Sözün özü: Tıpkı âlemlere rahmet olarak gönderilen Efendimiz (sav) gibi, hiç bir kınayıcının kınamasına aldırış etmeden, bir elimize güneşi, bir elimize de ay'ı verseler bile iddiamızdan, davamızdan aslâ vazgeçmeyeceğimize ant içerek bütün zamanları seferber etmek, bütün zamanları kendi çocuğumuz kılabilmek ve bütün zamanların çocuğu olarak insanlığın hakikatle buluşturulması yükünü ve yükümlülüğünü taşıma Müslümanca coşkusu, neşvesi ve heyecanıyla nefes alıp verebilmek.
Ümmîleşmek, bütün insanlığı yeniden silbaştan ümmîleşmeye, çağdaş hurafelerden, çağdaş hurafelerin ördüğü, körleştirici, köleleştirici ağlarından, bağlarından, kavramlarından ve dünyasından kurtulmak ve yeni bir çağın hakikat medeniyeti Çağrı'sının vadettiği Hakikat Medeniyeti yolculuğunun önündeki çakıltaşlarını temizlemek, insanlığı hakikat medeniyeti yolculuğuna çıkaracak muhkem yapıtaşlarını döşemek...
Unutmayalım: Hakkıyla ümmîleşebildiğimiz ve “vasat ümmet” konumuna yükselebildiğimiz zamanlarda, önce daru'l-İslâm'ı inşa ettik, ardından da dünyada darü's-selam'ı (barış yurdu'nu) ve darü'l-insan'ı (insanlık yurdu'nu) yalnızca biz armağan ettik bütün insanlığa!
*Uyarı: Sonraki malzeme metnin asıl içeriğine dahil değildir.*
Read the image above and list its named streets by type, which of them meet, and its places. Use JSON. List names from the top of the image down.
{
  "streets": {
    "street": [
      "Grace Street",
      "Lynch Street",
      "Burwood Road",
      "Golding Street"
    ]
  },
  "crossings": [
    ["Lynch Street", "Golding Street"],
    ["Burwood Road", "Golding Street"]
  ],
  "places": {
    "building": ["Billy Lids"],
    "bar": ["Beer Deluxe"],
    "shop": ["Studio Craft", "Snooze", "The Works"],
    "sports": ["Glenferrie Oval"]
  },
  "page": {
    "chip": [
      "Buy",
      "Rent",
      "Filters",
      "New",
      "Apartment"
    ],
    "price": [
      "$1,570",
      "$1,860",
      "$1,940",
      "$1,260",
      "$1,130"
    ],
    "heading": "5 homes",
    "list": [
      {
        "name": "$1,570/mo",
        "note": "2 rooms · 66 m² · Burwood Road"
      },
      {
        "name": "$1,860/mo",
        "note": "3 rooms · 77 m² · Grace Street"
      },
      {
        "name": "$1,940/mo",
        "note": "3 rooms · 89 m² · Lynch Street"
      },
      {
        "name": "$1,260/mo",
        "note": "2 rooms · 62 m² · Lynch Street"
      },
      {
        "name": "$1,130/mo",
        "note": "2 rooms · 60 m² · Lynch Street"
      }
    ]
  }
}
Çinliler, Hintliler, Ruslar, Batılılar böyle bir dünyayı kurmayı hiç bir zaman başaramadılar.
Son söz: Ancak yeniden ümmîleşip, “vasat ümmet” noktasına ulaştığımız zaman, Müslümanca coşkunun insanlığı diriltecek ne büyük bir nimet olduğunu keşfetmek imkân dâhiline girecek. Vesselâm.
Not: Mısır'da bize rehberlik eden Enes Berber ve Elsever kardeşlerime yürek dolusu teşekkürler.